It’s been two years since the common core standards were released to the nation, and the 46 adopting states are starting to get serious about implementation. Up until now, CCS criticism has been rather muted. But this seems to be changing as administrators and teachers attempt to translate CCS language into classroom instruction.
The Washington Post this week reported on English teacher backlash to the common core standards in their field. The CCS call for non-fiction texts to comprise 70 percent of high school students’ reading and define benchmarks for reading in history/social studies, science and technical subjects. The reporter spoke to several English teachers who don’t like it, lamenting that poetry and literature will be sent to the curricular backseat. Judging by the letters written in response to the story, a lot of people side with the teachers.

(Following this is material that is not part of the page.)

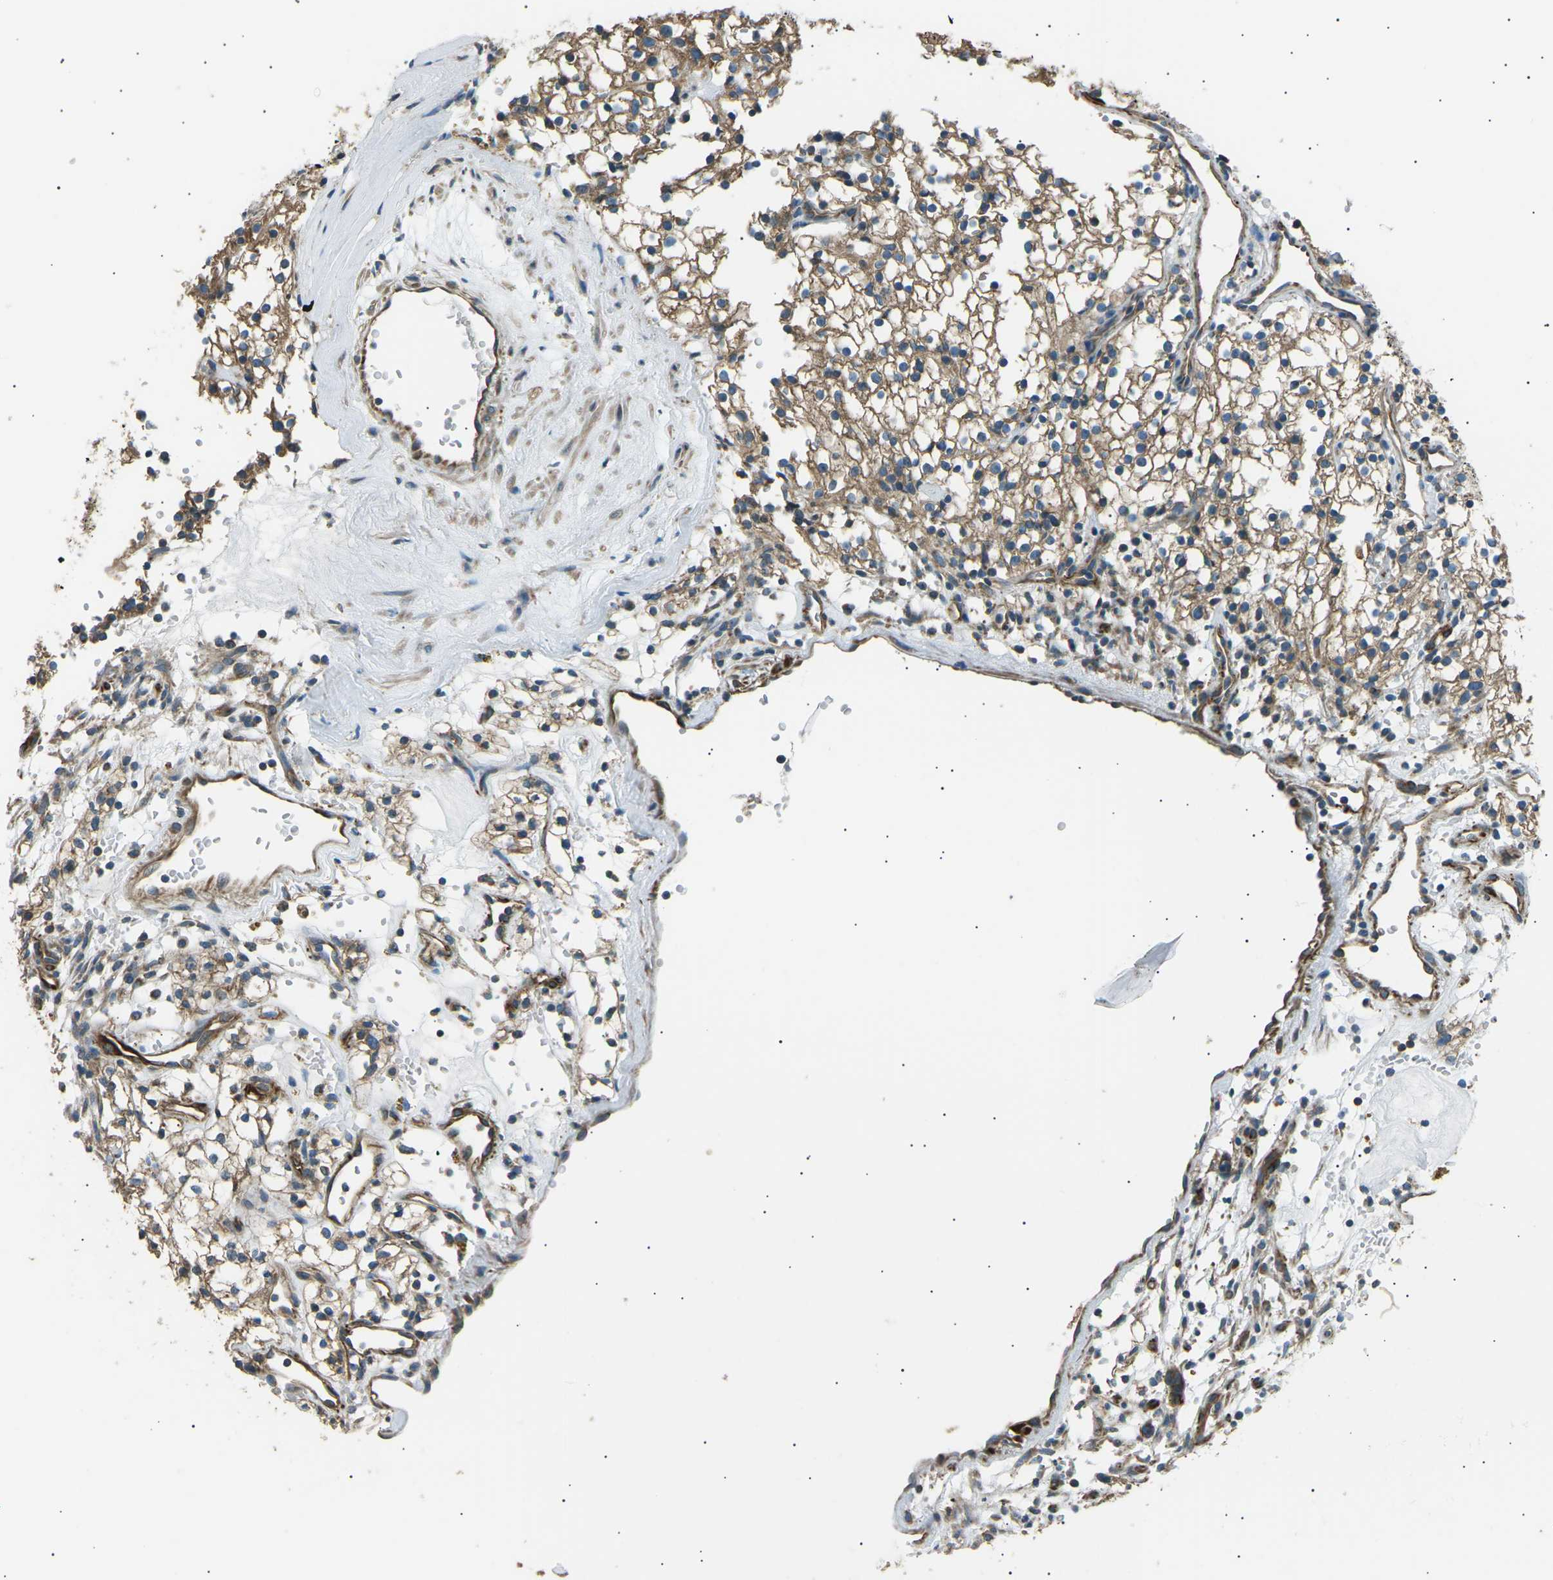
{"staining": {"intensity": "moderate", "quantity": ">75%", "location": "cytoplasmic/membranous"}, "tissue": "renal cancer", "cell_type": "Tumor cells", "image_type": "cancer", "snomed": [{"axis": "morphology", "description": "Adenocarcinoma, NOS"}, {"axis": "topography", "description": "Kidney"}], "caption": "The image displays a brown stain indicating the presence of a protein in the cytoplasmic/membranous of tumor cells in renal adenocarcinoma. (DAB IHC with brightfield microscopy, high magnification).", "gene": "SLK", "patient": {"sex": "male", "age": 59}}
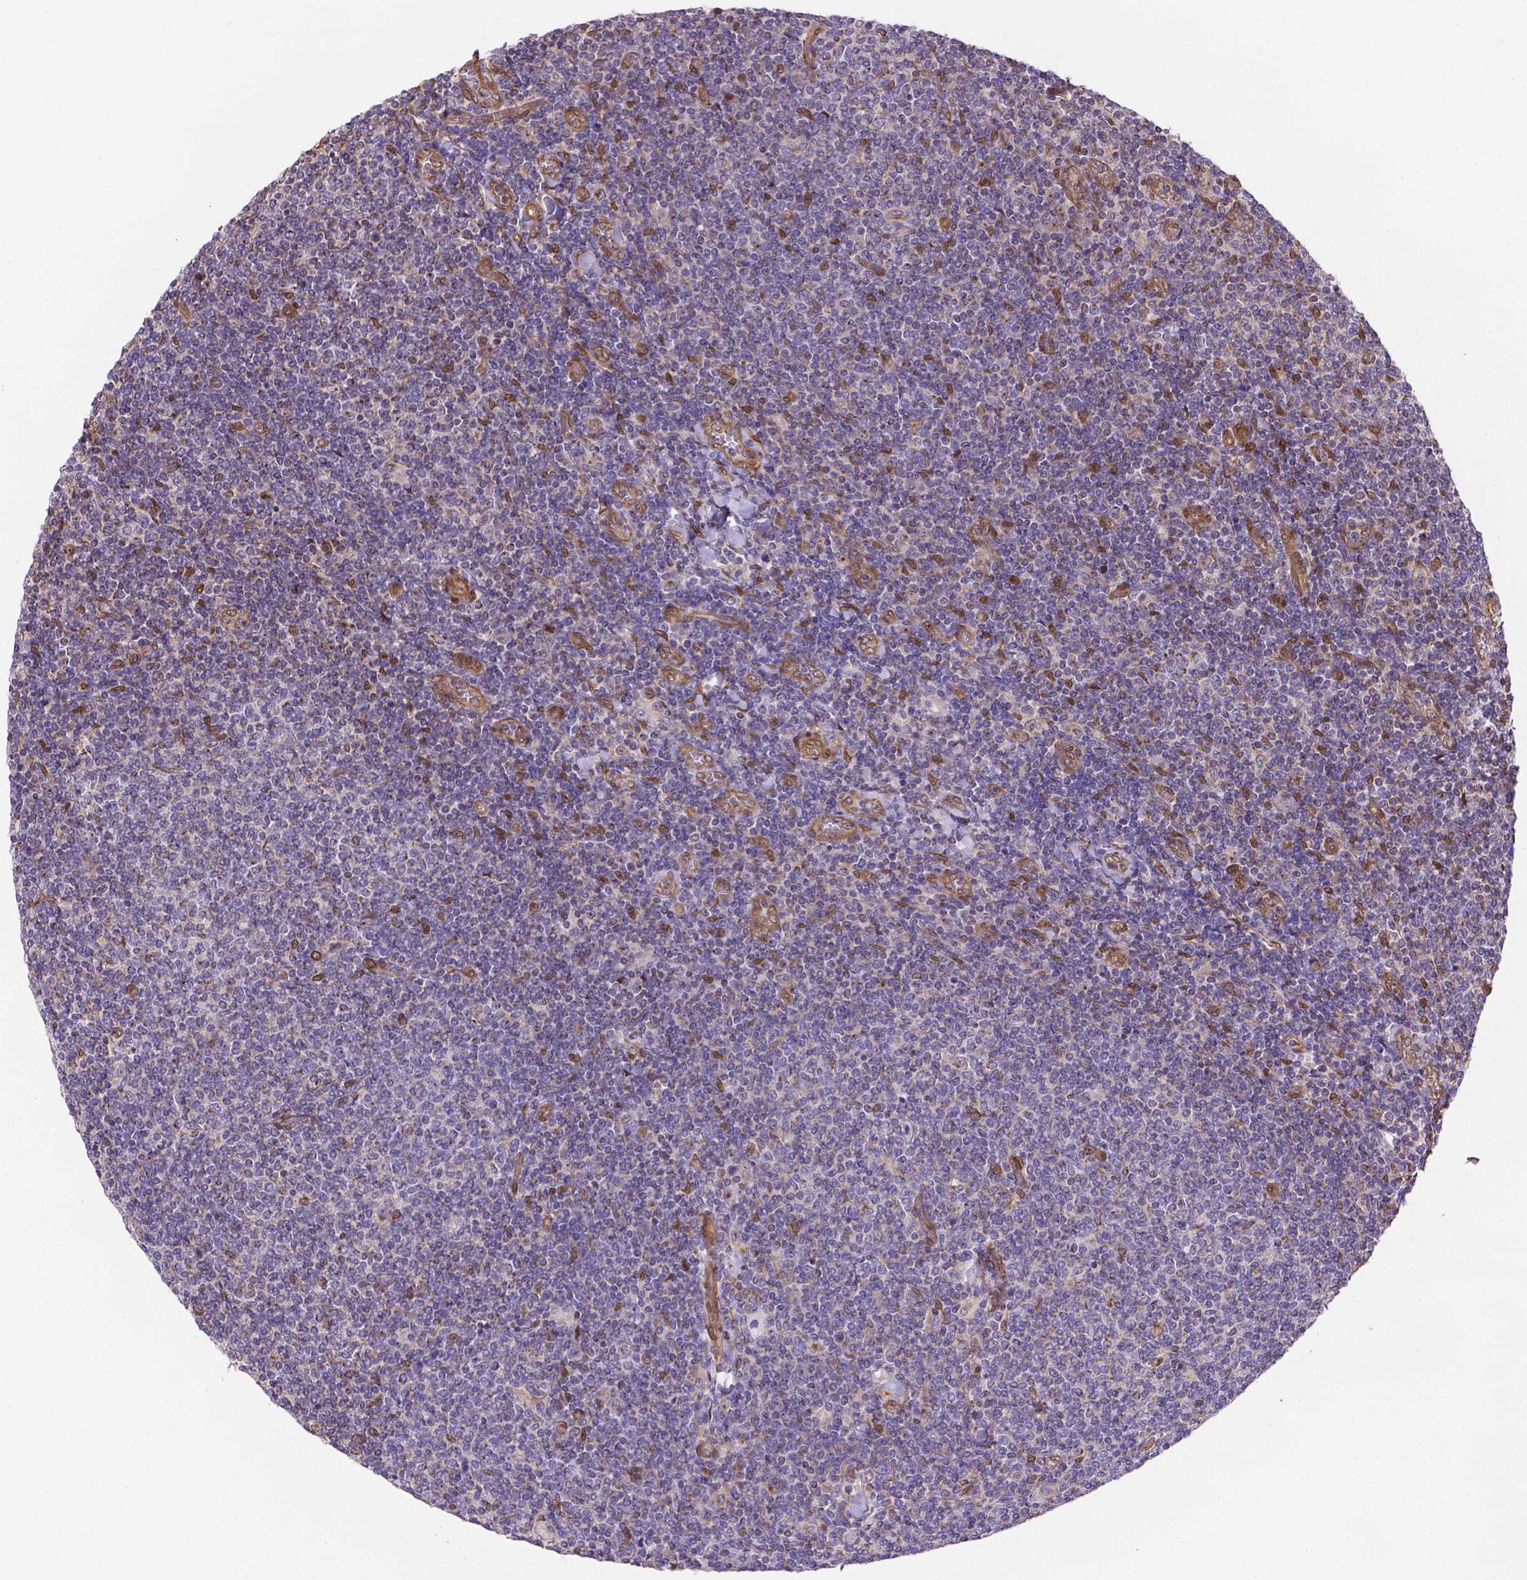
{"staining": {"intensity": "negative", "quantity": "none", "location": "none"}, "tissue": "lymphoma", "cell_type": "Tumor cells", "image_type": "cancer", "snomed": [{"axis": "morphology", "description": "Malignant lymphoma, non-Hodgkin's type, Low grade"}, {"axis": "topography", "description": "Lymph node"}], "caption": "Immunohistochemistry (IHC) photomicrograph of human low-grade malignant lymphoma, non-Hodgkin's type stained for a protein (brown), which exhibits no staining in tumor cells.", "gene": "YAP1", "patient": {"sex": "male", "age": 52}}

I believe their concerns, although real, are misplaced. First, there’s a good reason the common core goes so far to specify what kind of texts students should work with and how much. U.S. students do well in international comparisons of reading literature, but their performance drops significantly when being asked to read for information. Our 15-year-olds, for example, perform better than all but five OECD nations when reading to “reflect and evaluate.” In comparison, 14 countries outscore us in reading to “access and retrieve.” U.S. fourth-graders do about the same.
Other issues have to do with implementation. In this regard, the English teachers are right to be annoyed for they were not intended to be the only ones teaching reading. The teachers of other subjects should be responsible for the ELA standards in their areas. Yet the English teachers quoted in the Post are clearly taking on the whole burden under the assumption that reading and writing is their job.
For their part, many science and history teachers fear that taking on the task of teaching the reading and writing standards will detract from teaching their “subject.” Nothing could be further from the truth, though, because it’s impossible to separate reading and writing from learning content. But as any good editor knows, there are specific rules of rhetoric for different purposes.
A university English department head once told me about a student he had, who managed to get to her senior year without taking the required freshman comp course and so ended up in his. She was by his account a very sharp psychology major. Still, he was constantly surprised at how awkward her essays were until one day he had an epiphany. He recognized that she was following the rules of structure and argument unique to psychology— not English lit. He also realized the university’s freshman comp course was not preparing students to read and write in the range of disciplines. As a result he initiated a major course overhaul.
The new ELA standards open a big role for higher ed. Teacher preparation programs need to be explicit about how to read and write in different subjects. They can also provide professional development for practicing teachers that is subject specific. Reading and writing belong in every classroom. Plus it will let us keep time for poetry in the English classroom.